"Everyone you've ever known counts on you, waits for you..."

Jul 25, 2008 21:34

I'm restless and a bit edgy. Of course, after the week I've had, I guess I have a right to be.

My dad's been in the hospital. His cancer (esophageal) is back, and I guess you could say I hear the clock ticking now. Eight years ago, he was still strong, still relatively healthy, still stubborn and determined, so he came through his months of chemotherapy and radiation treatments and lasted seven years longer than his doctors expected.

Then it was about quantity of life, living long enough to get to know his newest grandson, the Impossible Son, and besides, he wasn't done yet.

Now, though, he's much more frail. Diabetes, arthritis, and the constant challenge of, "is this the day I won't be able to swallow and end up choking on my food?" has taken its toll on him.

It's about quality of life now.

He couldn't swallow last week, and when he went to see his doctor, they discovered the dilation that they've been doing for the last seven years wasn't going to work this time. So, it was decided to put in a stent to hold his esophagus open so food will go where it is supposed to. Except, his tumor is growing fast enough that it pushed the stent out of place and blocked it. So... back in the hospital, and after an attempt to re-situate it, they decided to put a second stent inside the first one to reinforce it.

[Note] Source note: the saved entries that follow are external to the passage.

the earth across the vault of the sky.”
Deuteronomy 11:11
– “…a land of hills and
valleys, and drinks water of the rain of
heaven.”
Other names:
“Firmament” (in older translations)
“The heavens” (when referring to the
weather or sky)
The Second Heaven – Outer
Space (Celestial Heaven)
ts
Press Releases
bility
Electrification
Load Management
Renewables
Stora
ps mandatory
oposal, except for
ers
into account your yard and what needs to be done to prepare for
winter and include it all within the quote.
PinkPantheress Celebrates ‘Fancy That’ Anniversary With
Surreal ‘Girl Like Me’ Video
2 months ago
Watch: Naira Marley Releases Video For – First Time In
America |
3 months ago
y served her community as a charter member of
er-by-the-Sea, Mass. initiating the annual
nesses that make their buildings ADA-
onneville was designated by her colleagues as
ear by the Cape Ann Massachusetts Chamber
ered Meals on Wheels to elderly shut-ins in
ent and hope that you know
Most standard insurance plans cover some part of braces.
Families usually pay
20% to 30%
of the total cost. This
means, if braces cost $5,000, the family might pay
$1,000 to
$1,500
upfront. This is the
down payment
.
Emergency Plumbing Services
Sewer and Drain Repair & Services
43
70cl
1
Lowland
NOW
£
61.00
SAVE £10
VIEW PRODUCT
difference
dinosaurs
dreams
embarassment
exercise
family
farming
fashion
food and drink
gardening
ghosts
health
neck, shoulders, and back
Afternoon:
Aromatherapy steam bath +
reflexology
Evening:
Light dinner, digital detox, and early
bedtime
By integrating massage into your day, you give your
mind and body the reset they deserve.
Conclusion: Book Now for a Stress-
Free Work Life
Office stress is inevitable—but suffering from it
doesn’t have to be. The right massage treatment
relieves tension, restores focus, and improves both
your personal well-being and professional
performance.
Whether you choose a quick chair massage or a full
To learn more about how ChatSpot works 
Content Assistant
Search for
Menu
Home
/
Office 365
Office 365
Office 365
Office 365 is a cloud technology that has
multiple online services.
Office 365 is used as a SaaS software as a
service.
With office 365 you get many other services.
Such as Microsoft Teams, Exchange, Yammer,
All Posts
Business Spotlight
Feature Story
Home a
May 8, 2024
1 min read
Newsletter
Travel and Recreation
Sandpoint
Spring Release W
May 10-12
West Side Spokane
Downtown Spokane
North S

The pain medication they gave Dad in the hospital at first made him cheerful and loopy and everyone's best friend ever. The pain meds they gave him the day before they released him, however, does not work as well, and makes him nervous, so he's sarcastic, impatient, grumpy, surly... you name it.

I have this feeling he's going to be going back, probably on Saturday, because you see, that would be inconvenient. For him and everyone else. That's just the way the universe works around us sometimes.

There's nothing I can do at this point except listen when my mom calls with her worries, call my sisters to make sure everyone's on the same page, and go outside to listen to the quiet so I don't transfer my stress to my own family. It makes me restless and tense. And cranky.

That's just the way it is, I guess. I'll go outside in a bit, watch the clouds for breaks so maybe I can catch a glimpse of the stars, and decompress a bit.

Maybe I'll beg THO to go out and get me chocolate. Lots, and lots, and lots of chocolate.